- [EXCERPTED TEXT]
You have to use your imagination, music needs that...lol



PetrB said:


> Bzzzz, WRONG:
> 
> All the [western scale] music is _here:_
> View attachment 23991


----------



## violadude (May 2, 2011)

Musician said:


> What about it?............


It's not there. ........................


----------



## GreenMamba (Oct 14, 2012)

Harry Partch would disagree with all of you.


----------



## Musician (Jul 25, 2013)

violadude said:


> It's not there. ........................


So what, you cant put it there if you like...


----------



## violadude (May 2, 2011)

Musician said:


> So what, you cant put it there if you like...


But you said that that's all there is.


----------



## Musician (Jul 25, 2013)

violadude said:


> But you said that that's all there is.


Yes, and I also said its semantics, you can change, add, delete but the main base stays, and everything is built from there...


----------



## violadude (May 2, 2011)

Musician said:


> Yes, and I also said its semantics, you can change, add, delete but the main base stays, and everything is built from there...


But why is everything built from a melodic minor scale. That seems kind of arbitrary to me.


----------



## Musician (Jul 25, 2013)

You can change it to whatever you want...


----------



## Huilunsoittaja (Apr 6, 2010)

I'm confused.

I'm pretty sure that Schenkerian analysis would say that all (tonal) music isn't based off an ascending scale, but a DESCENDING line, always leading to the tonic.

Voila:


----------



## Petwhac (Jun 9, 2010)

I think you'll find that all the music is *here*..............................


----------



## Blancrocher (Jul 6, 2013)

I'm not sure if threads like this one help or hinder the creation of a special forum area for music theory!


----------



## aleazk (Sep 30, 2011)

- [DATA SECTION]
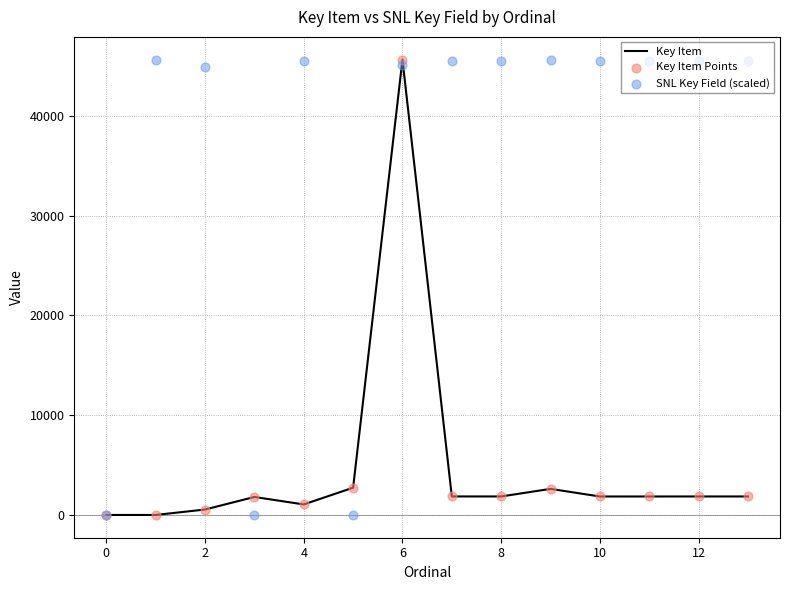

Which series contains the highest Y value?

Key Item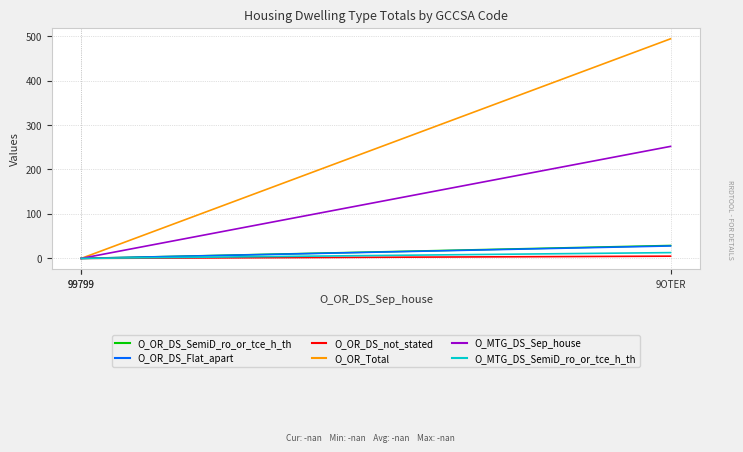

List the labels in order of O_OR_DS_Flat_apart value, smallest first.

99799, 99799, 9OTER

- [COMPLETE THE FOLLOWING]
[1] Quote the forum thread on music scales word for word, starting at "I'm confused." and ending at "music is *here*..............................".
[2] Pick up the forum thread on music scales at the point where it stops and write what comes next.

- [PER-TASK OUTPUTS]
[1]
I'm confused.

I'm pretty sure that Schenkerian analysis would say that all (tonal) music isn't based off an ascending scale, but a DESCENDING line, always leading to the tonic.

Voila:


----------



## Petwhac (Jun 9, 2010)

I think you'll find that all the music is *here*..............................

[2]
Actually, the music is here:


----------



## violadude (May 2, 2011)

aleazk said:


> Actually, the music is here:
> 
> View attachment 24030


Who is that in your new avatar?


----------



## aleazk (Sep 30, 2011)

violadude said:


> Who is that in your new avatar?


Austrian composer *Georg Friedrich Haas*.


----------



## Musician (Jul 25, 2013)

The music is here and there and everywhere, if it can fit onto a musical scale then its music...


----------



## ahammel (Oct 10, 2012)

What about microtonal music? Or percussion? That's not there.


----------



## Musician (Jul 25, 2013)

Even that can fit somewhere, since it has a sound



ahammel said:


> What about microtonal music? Or percussion? That's not there.


----------



## Ondine (Aug 24, 2012)

Blancrocher said:


> I'm not sure if threads like this one help or hinder the creation of a special forum area for music theory!


I am of the opinion that it is needed one, mainly to approach listeners to know why such and such oeuvre or such and such composer sounds as it sounds and leave gossiping about their lives scattered thorugh the regular forums:

http://www.talkclassical.com/27474-forum-music-theory.html


----------



## Weston (Jul 11, 2008)

That's a very small portion of the treble clef. There are no rests. I think the rests, dynamics and accents are just as important as the notes. It could even be argued that music is not merely notes at all. Otherwise MIDI would sound adequate.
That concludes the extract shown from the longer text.